Ormai è un fatto conclamato: circa un terzo della popolazione italiana, secondo ricerche e studi, soffre di disturbi del sonno.
Tra quelli più comuni ed altamente invalidanti, c’è l’insonnia. Un problema spesso sottovalutato e sottoridimensionato giacchè capace di interferire in maniera negativa con le normali attività quotidiane.
Le cause e i sintomi da non sottovalutare: i campanelli d’allarme
Le cause possono essere svariate e possono avere una matrice sia cronica che temporanea. Solitamente, è legata ad eventi traumatici, post traumatici, cambiamenti di vita o periodi caratterizzati da intenso stress emotivo e fisico. Ma non solo: disturbi psicologici più specifici, ansia e/o depressione potrebbero essere alla base della ridotta o inesistente capacità di dormire.
Talvolta è collegata a questioni prettamente fisiche, una delle più frequenti è l‘apnea notturna, una patologia da cui deriva, tra le altre cose, durante il sonno un’ostruzione delle vie respiratorie, portando chi ne è affetto a bruschi ed improvvisi risvegli.
In questo caso particolare, la consultazione di un medico è altamente consigliata, perchè tale condizione è potenzialmente molto pericolosa e si potrebbe necessitare anche di una terapia farmacologica ad hoc. Potenzialmente dannoso è anche l’abuso di caffeina e nicotina, sostanze stimolanti che inibiscono il sonno e l’uso della tecnologia prima di andare a letto. Inoltre, la luce blu del cellulare e dei pc, stando alle ultime pubblicazioni scientifiche, sopprimerebbe la produzione di melatonina, ormone preposto alla regolazione del sonno.
All’insonnia non sono riferibili sintomi precisi e facilmente diagnosticabili in senso assoluto, ma certamente lo svegliarsi frequentemente durante la notte e la conseguente difficoltà o impossibilità a non riaddormentarsi, rappresentano un campanello d’allarme specifico da non ignorare.

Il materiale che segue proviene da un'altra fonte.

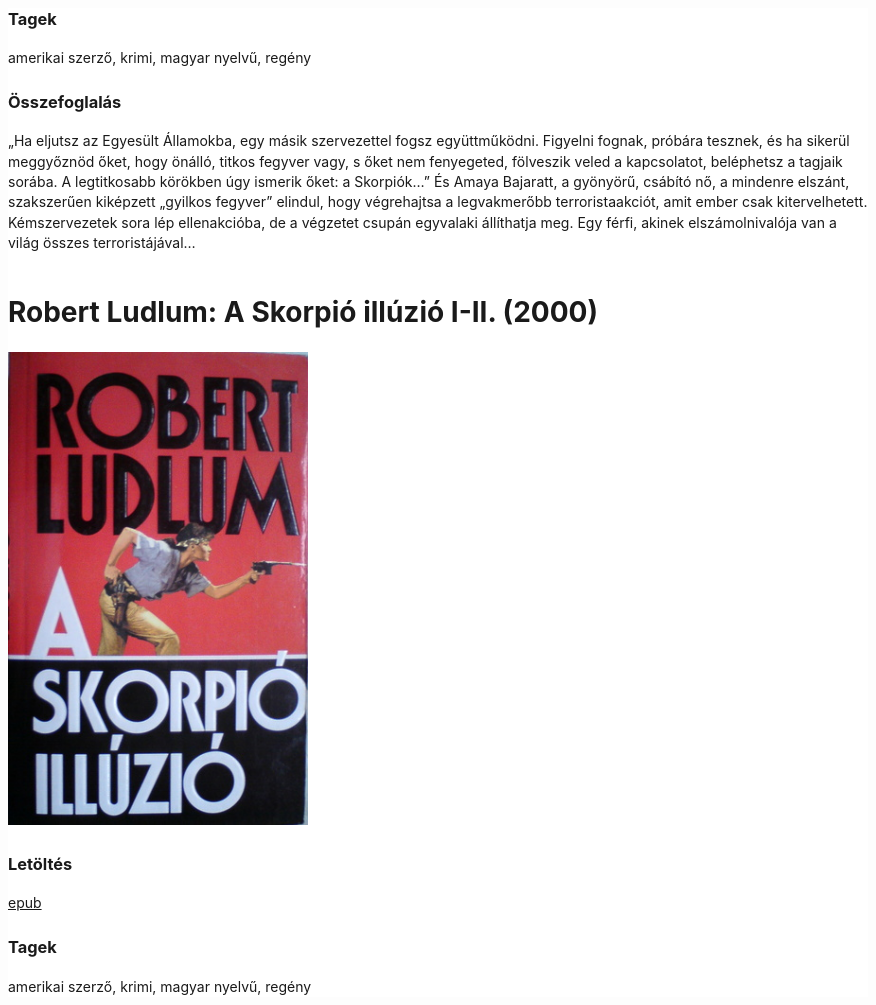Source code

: ### Tagek
amerikai szerző, krimi, magyar nyelvű, regény

### Összefoglalás
„Ha eljutsz az Egyesült Államokba, egy másik szervezettel fogsz együttműködni. Figyelni fognak, próbára tesznek, és ha sikerül meggyőznöd őket, hogy önálló, titkos fegyver vagy, s őket nem fenyegeted, fölveszik veled a kapcsolatot, beléphetsz a tagjaik sorába. A legtitkosabb körökben úgy ismerik őket: a Skorpiók…”
És Amaya Bajaratt, a gyönyörű, csábító nő, a mindenre elszánt, szakszerűen kiképzett „gyilkos fegyver” elindul, hogy végrehajtsa a legvakmerőbb terroristaakciót, amit ember csak kitervelhetett. Kémszervezetek sora lép ellenakcióba, de a végzetet csupán egyvalaki állíthatja meg. Egy férfi, akinek elszámolnivalója van a világ összes terroristájával…


# <a name="id_39">Robert Ludlum: A Skorpió illúzió I-II. (2000)</a>
<img src="https://github.com/BercziSandor/calibre_lib/raw/main/Robert%20Ludlum/A%20Skorpio%20illuzio%20I-II_%20%2839%29/cover.jpg" alt="cover" width="300"/>

### Letöltés
[epub](https://github.com/BercziSandor/calibre_lib/raw/main/Robert%20Ludlum/A%20Skorpio%20illuzio%20I-II_%20%2839%29/A%20Skorpio%20illuzio%20I-II_%20-%20Robert%20Ludlum.epub)

### Tagek
amerikai szerző, krimi, magyar nyelvű, regény
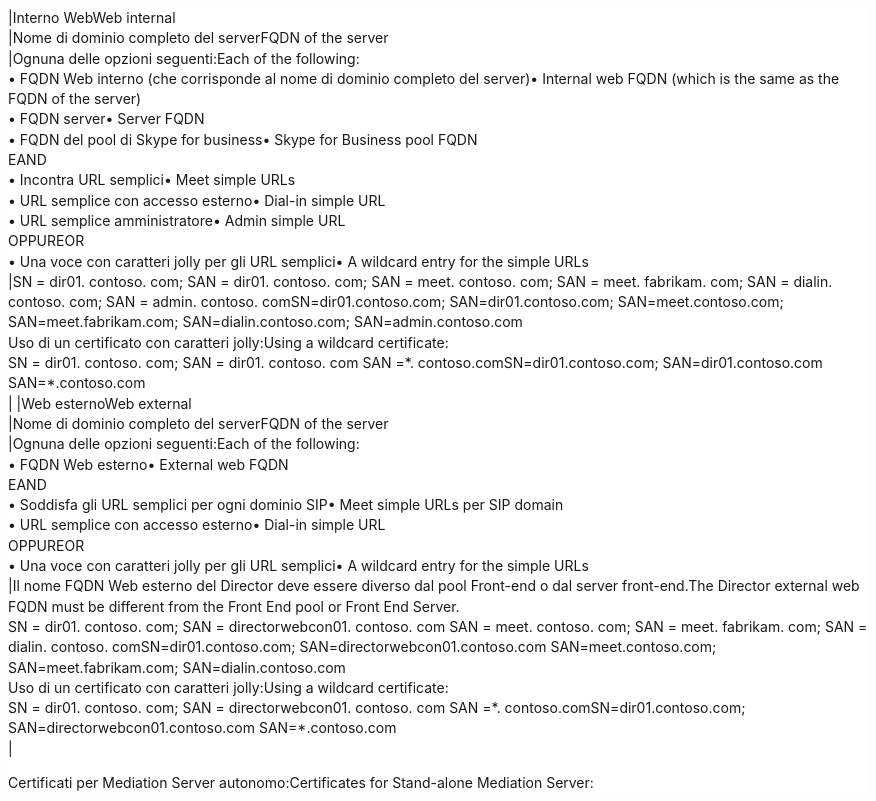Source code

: |<span data-ttu-id="5cd88-399">Interno Web</span><span class="sxs-lookup"><span data-stu-id="5cd88-399">Web internal</span></span>  <br/> |<span data-ttu-id="5cd88-400">Nome di dominio completo del server</span><span class="sxs-lookup"><span data-stu-id="5cd88-400">FQDN of the server</span></span>  <br/> |<span data-ttu-id="5cd88-401">Ognuna delle opzioni seguenti:</span><span class="sxs-lookup"><span data-stu-id="5cd88-401">Each of the following:</span></span>  <br/> <span data-ttu-id="5cd88-402">• FQDN Web interno (che corrisponde al nome di dominio completo del server)</span><span class="sxs-lookup"><span data-stu-id="5cd88-402">• Internal web FQDN (which is the same as the FQDN of the server)</span></span>  <br/> <span data-ttu-id="5cd88-403">• FQDN server</span><span class="sxs-lookup"><span data-stu-id="5cd88-403">• Server FQDN</span></span>  <br/> <span data-ttu-id="5cd88-404">• FQDN del pool di Skype for business</span><span class="sxs-lookup"><span data-stu-id="5cd88-404">• Skype for Business pool FQDN</span></span>  <br/> <span data-ttu-id="5cd88-405">E</span><span class="sxs-lookup"><span data-stu-id="5cd88-405">AND</span></span>  <br/> <span data-ttu-id="5cd88-406">• Incontra URL semplici</span><span class="sxs-lookup"><span data-stu-id="5cd88-406">• Meet simple URLs</span></span>  <br/> <span data-ttu-id="5cd88-407">• URL semplice con accesso esterno</span><span class="sxs-lookup"><span data-stu-id="5cd88-407">• Dial-in simple URL</span></span>  <br/> <span data-ttu-id="5cd88-408">• URL semplice amministratore</span><span class="sxs-lookup"><span data-stu-id="5cd88-408">• Admin simple URL</span></span>  <br/> <span data-ttu-id="5cd88-409">OPPURE</span><span class="sxs-lookup"><span data-stu-id="5cd88-409">OR</span></span>  <br/> <span data-ttu-id="5cd88-410">• Una voce con caratteri jolly per gli URL semplici</span><span class="sxs-lookup"><span data-stu-id="5cd88-410">• A wildcard entry for the simple URLs</span></span>  <br/> |<span data-ttu-id="5cd88-411">SN = dir01. contoso. com; SAN = dir01. contoso. com; SAN = meet. contoso. com; SAN = meet. fabrikam. com; SAN = dialin. contoso. com; SAN = admin. contoso. com</span><span class="sxs-lookup"><span data-stu-id="5cd88-411">SN=dir01.contoso.com; SAN=dir01.contoso.com; SAN=meet.contoso.com; SAN=meet.fabrikam.com; SAN=dialin.contoso.com; SAN=admin.contoso.com</span></span>  <br/> <span data-ttu-id="5cd88-412">Uso di un certificato con caratteri jolly:</span><span class="sxs-lookup"><span data-stu-id="5cd88-412">Using a wildcard certificate:</span></span>  <br/> <span data-ttu-id="5cd88-413">SN = dir01. contoso. com; SAN = dir01. contoso. com SAN =\*. contoso.com</span><span class="sxs-lookup"><span data-stu-id="5cd88-413">SN=dir01.contoso.com; SAN=dir01.contoso.com SAN=\*.contoso.com</span></span>  <br/> |
|<span data-ttu-id="5cd88-414">Web esterno</span><span class="sxs-lookup"><span data-stu-id="5cd88-414">Web external</span></span>  <br/> |<span data-ttu-id="5cd88-415">Nome di dominio completo del server</span><span class="sxs-lookup"><span data-stu-id="5cd88-415">FQDN of the server</span></span>  <br/> |<span data-ttu-id="5cd88-416">Ognuna delle opzioni seguenti:</span><span class="sxs-lookup"><span data-stu-id="5cd88-416">Each of the following:</span></span>  <br/> <span data-ttu-id="5cd88-417">• FQDN Web esterno</span><span class="sxs-lookup"><span data-stu-id="5cd88-417">• External web FQDN</span></span>  <br/> <span data-ttu-id="5cd88-418">E</span><span class="sxs-lookup"><span data-stu-id="5cd88-418">AND</span></span>  <br/> <span data-ttu-id="5cd88-419">• Soddisfa gli URL semplici per ogni dominio SIP</span><span class="sxs-lookup"><span data-stu-id="5cd88-419">• Meet simple URLs per SIP domain</span></span>  <br/> <span data-ttu-id="5cd88-420">• URL semplice con accesso esterno</span><span class="sxs-lookup"><span data-stu-id="5cd88-420">• Dial-in simple URL</span></span>  <br/> <span data-ttu-id="5cd88-421">OPPURE</span><span class="sxs-lookup"><span data-stu-id="5cd88-421">OR</span></span>  <br/> <span data-ttu-id="5cd88-422">• Una voce con caratteri jolly per gli URL semplici</span><span class="sxs-lookup"><span data-stu-id="5cd88-422">• A wildcard entry for the simple URLs</span></span>  <br/> |<span data-ttu-id="5cd88-423">Il nome FQDN Web esterno del Director deve essere diverso dal pool Front-end o dal server front-end.</span><span class="sxs-lookup"><span data-stu-id="5cd88-423">The Director external web FQDN must be different from the Front End pool or Front End Server.</span></span>  <br/> <span data-ttu-id="5cd88-424">SN = dir01. contoso. com; SAN = directorwebcon01. contoso. com SAN = meet. contoso. com; SAN = meet. fabrikam. com; SAN = dialin. contoso. com</span><span class="sxs-lookup"><span data-stu-id="5cd88-424">SN=dir01.contoso.com; SAN=directorwebcon01.contoso.com SAN=meet.contoso.com; SAN=meet.fabrikam.com; SAN=dialin.contoso.com</span></span>  <br/> <span data-ttu-id="5cd88-425">Uso di un certificato con caratteri jolly:</span><span class="sxs-lookup"><span data-stu-id="5cd88-425">Using a wildcard certificate:</span></span>  <br/> <span data-ttu-id="5cd88-426">SN = dir01. contoso. com; SAN = directorwebcon01. contoso. com SAN =\*. contoso.com</span><span class="sxs-lookup"><span data-stu-id="5cd88-426">SN=dir01.contoso.com; SAN=directorwebcon01.contoso.com SAN=\*.contoso.com</span></span>  <br/> |
   
<span data-ttu-id="5cd88-427">Certificati per Mediation Server autonomo:</span><span class="sxs-lookup"><span data-stu-id="5cd88-427">Certificates for Stand-alone Mediation Server:</span></span>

Da non sottovalutare anche un senso di affaticamento durante il giorno dovuto al non dormire, cambiamenti di umore che portano irritabilità, abbassamento delle performance quotidiane, difficoltà di concentrazione e attenzione.
Il disturbo del sonno, seppur risolvibile, necessita di un approccio talvolta multidisciplinare e soprattutto professionale, ma piccole accortezze possono essere già messe in campo autonomamente. Ad esempio avere una routine di vita equilibrata e regolare, andare a letto alla stessa ora tutte le sere e svegliarsi alla medesima ora la mattina. Un piccolo accorgimento che aiuta a stabilizzare, ad esempio il ritmo cardiaco e respiratorio.
Di fondamentale importanza è l’alimentazione: evitare pasti troppo pesanti e ricchi di caffeina nelle ore serali è cruciale e non praticare attività fisica prima del sonno, giacchè mette in circolo l’adrenalina.

Insonnia e disturbi del sonno Innerlife.it
L’aiuto dei professionisti per la cura dell’insonnia e i problemi derivanti dai disturbi del sonno
Come già detto, la strategia all’insonnia deve avere un approccio che tenda ad unire diverse aree. Un metodo (professionale) che sta prendendo sempre più piede è la terapia cognitivo-comportamentale per l’insonnia (CBT-I). Tale approccio si propone di modificare, con l’aiuto di un esperto, i comportamenti disfunzionali. L’utilizzo di tecniche di rilassamento, come la meditazione o la respirazione profonda, è molto utile, specialmente per chi è abituato a soffrire di ansia o stress che impediscono il sonno.
L’insonnia protratta nel tempo non è da sottovalutare. La privazione cronica del sonno può incidere in maniera drastica sulla salute mentale e fisica. Forse non tutti lo sanno ma i disturbi del sonno sono strettamente collegati a una riduzione della capacità del sistema immunitario, problemi cardiovascolari e un aumentato rischio di disturbi psichiatrici.
Prendersi cura della propria qualità del sonno non significa solo evitare il buio sotto le palpebre, ma garantire un benessere generale che influenzerà ogni aspetto della vita. Con l’approccio giusto, l’insonnia può essere gestita e superata, migliorando significativamente la qualità della vita.